Comment 17 Commit Notification 2021-06-23 16:50:20 UTC
Justin Luth committed a patch related to this issue.
It has been pushed to "master":

https://git.libreoffice.org/core/commit/1d50b8a7e93178e1ceec0bf95ed6794f73e2f184

tdf#120629 doc {im,ex}port: accept known numberingTypes

It will be available in 7.3.0.

The patch should be included in the daily builds available at
https://dev-builds.libreoffice.org/daily/ in the next 24-48 hours. More
information about daily builds can be found at:
https://wiki.documentfoundation.org/Testing_Daily_Builds

Affected users are encouraged to test the fix and report feedback.
Comment 18 Eyal Rozenberg 2021-06-23 17:16:46 UTC
Thanks, Justin :-)
Comment 19 Commit Notification 2021-06-24 19:48:16 UTC
Justin Luth committed a patch related to this issue.
It has been pushed to "master":

https://git.libreoffice.org/core/commit/4493f2191d95a35f8a29cd16912a1378d3c21ced

tdf#120629 ms formats: better exporting of hindiVowels etc.

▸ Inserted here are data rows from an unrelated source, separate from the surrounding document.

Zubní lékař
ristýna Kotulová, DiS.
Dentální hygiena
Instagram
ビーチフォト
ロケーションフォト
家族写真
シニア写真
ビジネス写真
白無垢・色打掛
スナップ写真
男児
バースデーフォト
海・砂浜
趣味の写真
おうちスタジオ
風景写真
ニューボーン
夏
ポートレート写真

It will be available in 7.3.0.

The patch should be included in the daily builds available at
https://dev-builds.libreoffice.org/daily/ in the next 24-48 hours. More
information about daily builds can be found at:
https://wiki.documentfoundation.org/Testing_Daily_Builds

Affected users are encouraged to test the fix and report feedback.
Comment 20 Justin L 2021-06-24 19:49:57 UTC
Numbering is used in various places in Writer (and Word).
1.) Line numbering: no option that I see in Word to configure this: Always 1,2,3.
2.) Page numbering: this is a field in Word. AttributeOutputBase::GetNumberPara handles a limited subset for this. I didn't see documentation on the possible numtypes. Unofficially I found https://www.informit.com/articles/article.aspx?p=2455715&seqNum=5. LO doesn't import this field properly.
3.) Footnote numbering: This should now match DOCX support.
4.) Paragraph numbering: This should be the same as Footnote numbering.
5.) Captions can also be numbered. Export works OK.